*** Opening Provided material ***

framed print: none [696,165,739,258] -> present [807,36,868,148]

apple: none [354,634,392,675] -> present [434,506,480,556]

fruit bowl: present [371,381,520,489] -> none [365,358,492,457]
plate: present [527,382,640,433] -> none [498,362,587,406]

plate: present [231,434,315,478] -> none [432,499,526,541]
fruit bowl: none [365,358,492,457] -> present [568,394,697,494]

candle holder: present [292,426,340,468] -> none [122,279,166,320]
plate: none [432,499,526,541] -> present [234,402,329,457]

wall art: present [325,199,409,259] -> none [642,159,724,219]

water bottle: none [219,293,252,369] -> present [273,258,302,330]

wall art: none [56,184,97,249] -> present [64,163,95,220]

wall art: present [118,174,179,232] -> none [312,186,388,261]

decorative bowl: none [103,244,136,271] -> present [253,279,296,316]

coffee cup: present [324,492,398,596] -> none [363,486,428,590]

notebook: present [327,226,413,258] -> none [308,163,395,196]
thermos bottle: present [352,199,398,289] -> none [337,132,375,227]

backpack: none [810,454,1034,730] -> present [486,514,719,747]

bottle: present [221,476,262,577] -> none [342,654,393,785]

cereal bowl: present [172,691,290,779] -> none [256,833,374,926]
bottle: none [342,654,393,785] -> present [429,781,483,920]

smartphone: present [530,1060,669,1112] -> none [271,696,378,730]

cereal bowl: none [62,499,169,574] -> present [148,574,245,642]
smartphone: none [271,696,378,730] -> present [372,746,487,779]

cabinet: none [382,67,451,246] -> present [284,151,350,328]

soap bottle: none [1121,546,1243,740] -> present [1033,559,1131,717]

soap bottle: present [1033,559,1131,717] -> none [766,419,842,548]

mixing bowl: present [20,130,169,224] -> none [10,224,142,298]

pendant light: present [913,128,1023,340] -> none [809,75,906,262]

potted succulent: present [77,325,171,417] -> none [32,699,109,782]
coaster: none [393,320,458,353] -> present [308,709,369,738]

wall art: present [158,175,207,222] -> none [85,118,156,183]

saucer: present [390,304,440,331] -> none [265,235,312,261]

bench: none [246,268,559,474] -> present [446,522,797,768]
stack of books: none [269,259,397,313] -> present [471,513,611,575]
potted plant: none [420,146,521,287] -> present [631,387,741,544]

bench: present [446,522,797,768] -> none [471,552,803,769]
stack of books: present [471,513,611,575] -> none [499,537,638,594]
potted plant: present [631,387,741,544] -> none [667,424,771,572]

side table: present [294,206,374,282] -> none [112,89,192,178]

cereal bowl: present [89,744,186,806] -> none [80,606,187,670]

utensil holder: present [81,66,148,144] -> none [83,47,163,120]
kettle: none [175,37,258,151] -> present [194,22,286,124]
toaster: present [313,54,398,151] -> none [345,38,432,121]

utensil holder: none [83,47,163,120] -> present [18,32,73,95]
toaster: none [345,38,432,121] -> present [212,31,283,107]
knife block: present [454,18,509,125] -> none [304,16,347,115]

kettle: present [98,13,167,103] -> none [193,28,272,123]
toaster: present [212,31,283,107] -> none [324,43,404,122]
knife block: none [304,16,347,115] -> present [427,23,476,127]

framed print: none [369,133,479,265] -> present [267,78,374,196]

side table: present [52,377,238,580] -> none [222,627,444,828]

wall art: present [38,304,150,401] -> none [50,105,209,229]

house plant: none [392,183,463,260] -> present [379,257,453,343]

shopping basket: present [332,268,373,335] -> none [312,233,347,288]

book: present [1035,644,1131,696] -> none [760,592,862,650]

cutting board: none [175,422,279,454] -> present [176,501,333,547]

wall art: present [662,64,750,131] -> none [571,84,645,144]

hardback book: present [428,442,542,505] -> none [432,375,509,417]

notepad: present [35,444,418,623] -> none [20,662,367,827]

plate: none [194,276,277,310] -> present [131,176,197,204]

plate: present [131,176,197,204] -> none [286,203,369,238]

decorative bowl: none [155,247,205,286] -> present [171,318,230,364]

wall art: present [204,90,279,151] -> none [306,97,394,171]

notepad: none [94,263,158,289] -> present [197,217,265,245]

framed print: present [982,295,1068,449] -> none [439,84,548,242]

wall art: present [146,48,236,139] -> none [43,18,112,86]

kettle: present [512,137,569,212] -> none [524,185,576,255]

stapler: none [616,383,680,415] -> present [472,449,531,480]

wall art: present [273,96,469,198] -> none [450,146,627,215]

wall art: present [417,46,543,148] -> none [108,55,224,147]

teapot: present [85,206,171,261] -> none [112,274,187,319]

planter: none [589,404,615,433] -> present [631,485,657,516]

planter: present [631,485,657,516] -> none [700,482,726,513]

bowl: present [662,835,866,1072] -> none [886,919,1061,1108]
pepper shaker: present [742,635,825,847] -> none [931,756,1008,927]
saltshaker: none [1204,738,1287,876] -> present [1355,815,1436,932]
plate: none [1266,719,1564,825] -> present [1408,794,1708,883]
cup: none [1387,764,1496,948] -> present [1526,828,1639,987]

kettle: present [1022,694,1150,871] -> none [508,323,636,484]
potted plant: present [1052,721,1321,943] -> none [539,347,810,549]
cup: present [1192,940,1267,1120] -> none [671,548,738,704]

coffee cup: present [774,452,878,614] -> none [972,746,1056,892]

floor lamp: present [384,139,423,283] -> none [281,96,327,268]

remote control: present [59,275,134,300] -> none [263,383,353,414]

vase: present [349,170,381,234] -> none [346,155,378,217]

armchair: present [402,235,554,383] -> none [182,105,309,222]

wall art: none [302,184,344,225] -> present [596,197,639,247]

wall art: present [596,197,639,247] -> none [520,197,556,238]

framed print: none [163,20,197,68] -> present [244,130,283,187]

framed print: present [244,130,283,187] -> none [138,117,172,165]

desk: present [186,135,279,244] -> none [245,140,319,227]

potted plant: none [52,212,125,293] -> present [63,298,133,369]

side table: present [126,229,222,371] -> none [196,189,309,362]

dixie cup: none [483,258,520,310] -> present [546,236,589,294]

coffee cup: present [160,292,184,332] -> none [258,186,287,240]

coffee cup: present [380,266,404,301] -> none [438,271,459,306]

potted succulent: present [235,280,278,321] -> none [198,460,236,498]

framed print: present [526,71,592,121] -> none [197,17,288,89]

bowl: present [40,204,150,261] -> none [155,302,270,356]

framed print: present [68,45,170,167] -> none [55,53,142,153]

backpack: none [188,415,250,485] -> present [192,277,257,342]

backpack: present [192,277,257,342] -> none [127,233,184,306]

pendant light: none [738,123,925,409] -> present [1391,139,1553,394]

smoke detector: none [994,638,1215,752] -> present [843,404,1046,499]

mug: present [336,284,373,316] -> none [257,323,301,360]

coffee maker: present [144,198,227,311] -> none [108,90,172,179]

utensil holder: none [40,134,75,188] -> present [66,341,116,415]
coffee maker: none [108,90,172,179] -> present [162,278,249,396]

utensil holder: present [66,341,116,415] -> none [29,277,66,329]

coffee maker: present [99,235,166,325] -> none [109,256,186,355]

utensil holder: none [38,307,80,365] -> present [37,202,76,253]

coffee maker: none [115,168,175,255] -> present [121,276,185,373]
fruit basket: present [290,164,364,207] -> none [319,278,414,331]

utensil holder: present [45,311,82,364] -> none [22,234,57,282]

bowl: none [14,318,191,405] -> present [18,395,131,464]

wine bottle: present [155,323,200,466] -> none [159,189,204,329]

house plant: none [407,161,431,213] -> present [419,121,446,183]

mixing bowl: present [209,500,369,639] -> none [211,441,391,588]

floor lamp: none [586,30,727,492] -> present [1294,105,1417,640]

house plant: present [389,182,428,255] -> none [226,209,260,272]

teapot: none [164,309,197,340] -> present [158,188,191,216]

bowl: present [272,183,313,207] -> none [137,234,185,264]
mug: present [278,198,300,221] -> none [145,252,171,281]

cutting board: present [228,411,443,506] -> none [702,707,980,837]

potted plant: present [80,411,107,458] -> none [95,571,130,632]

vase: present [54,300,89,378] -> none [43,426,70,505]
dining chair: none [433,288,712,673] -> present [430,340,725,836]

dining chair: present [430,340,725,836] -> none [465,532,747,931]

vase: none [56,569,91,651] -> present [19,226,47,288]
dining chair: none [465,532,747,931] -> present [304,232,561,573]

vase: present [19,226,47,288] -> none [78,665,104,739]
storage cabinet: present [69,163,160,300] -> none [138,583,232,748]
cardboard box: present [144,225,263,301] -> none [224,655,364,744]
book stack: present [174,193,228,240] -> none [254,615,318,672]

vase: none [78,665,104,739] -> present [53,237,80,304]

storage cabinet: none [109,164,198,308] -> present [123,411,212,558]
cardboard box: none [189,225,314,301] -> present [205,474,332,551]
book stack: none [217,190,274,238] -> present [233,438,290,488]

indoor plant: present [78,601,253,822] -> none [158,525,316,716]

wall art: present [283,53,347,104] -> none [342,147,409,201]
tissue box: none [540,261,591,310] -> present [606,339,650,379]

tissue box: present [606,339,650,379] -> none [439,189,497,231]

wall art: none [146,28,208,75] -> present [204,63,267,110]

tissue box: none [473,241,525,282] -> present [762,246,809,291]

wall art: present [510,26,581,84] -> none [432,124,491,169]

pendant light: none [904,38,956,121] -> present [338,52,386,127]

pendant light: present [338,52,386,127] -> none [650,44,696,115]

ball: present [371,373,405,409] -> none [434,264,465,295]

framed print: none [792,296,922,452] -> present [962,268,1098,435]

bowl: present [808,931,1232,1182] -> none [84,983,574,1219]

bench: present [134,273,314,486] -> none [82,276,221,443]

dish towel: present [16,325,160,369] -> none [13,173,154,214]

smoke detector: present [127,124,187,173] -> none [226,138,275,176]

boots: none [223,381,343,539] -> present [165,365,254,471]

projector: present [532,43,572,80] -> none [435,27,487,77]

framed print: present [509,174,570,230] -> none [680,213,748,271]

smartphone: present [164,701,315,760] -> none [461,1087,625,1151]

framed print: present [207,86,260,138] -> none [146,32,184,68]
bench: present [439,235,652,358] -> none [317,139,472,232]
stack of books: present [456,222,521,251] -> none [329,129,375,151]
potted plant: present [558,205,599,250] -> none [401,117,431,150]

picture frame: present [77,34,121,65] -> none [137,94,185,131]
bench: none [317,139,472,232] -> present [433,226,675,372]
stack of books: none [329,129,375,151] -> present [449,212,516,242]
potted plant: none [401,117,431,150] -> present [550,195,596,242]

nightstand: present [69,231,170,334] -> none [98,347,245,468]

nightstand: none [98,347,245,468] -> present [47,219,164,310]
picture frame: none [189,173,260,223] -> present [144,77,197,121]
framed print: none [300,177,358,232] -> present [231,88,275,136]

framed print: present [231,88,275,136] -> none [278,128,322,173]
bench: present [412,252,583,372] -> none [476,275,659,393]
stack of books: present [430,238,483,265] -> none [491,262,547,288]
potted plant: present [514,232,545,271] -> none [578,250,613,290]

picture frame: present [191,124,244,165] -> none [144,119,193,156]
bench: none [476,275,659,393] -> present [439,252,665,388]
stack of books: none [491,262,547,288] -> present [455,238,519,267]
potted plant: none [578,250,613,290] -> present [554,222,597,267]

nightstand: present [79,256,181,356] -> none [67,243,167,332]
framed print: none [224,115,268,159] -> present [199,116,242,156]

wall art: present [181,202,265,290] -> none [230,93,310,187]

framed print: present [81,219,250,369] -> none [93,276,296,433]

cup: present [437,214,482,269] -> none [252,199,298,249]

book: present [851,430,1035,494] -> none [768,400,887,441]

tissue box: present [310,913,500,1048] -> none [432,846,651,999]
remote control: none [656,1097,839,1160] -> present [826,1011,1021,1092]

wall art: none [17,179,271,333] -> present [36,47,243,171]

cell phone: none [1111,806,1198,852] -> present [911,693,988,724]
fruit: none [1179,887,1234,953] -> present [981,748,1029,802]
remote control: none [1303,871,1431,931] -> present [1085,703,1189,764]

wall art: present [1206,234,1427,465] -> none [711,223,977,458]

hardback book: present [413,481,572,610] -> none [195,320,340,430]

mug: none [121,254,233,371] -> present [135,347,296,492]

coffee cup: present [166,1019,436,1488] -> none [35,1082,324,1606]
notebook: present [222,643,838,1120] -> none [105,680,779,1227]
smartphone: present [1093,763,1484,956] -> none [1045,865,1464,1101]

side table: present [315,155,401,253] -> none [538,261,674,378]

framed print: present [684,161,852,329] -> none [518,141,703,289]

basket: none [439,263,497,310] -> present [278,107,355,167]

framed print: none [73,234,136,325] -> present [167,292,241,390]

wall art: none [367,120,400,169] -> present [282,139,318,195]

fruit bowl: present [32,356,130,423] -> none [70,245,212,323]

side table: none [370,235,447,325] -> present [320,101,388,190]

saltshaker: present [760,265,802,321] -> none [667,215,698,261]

*** Closing Provided material ***

**What to produce**
Above are records; repeat only the lines starting at the line with "backpack: present [192,277,257,342]" and ending at the line with "coffee maker: present [144,198,227,311]", exactly as they appear, both included.

**Exercise result**
backpack: present [192,277,257,342] -> none [127,233,184,306]

pendant light: none [738,123,925,409] -> present [1391,139,1553,394]

smoke detector: none [994,638,1215,752] -> present [843,404,1046,499]

mug: present [336,284,373,316] -> none [257,323,301,360]

coffee maker: present [144,198,227,311] -> none [108,90,172,179]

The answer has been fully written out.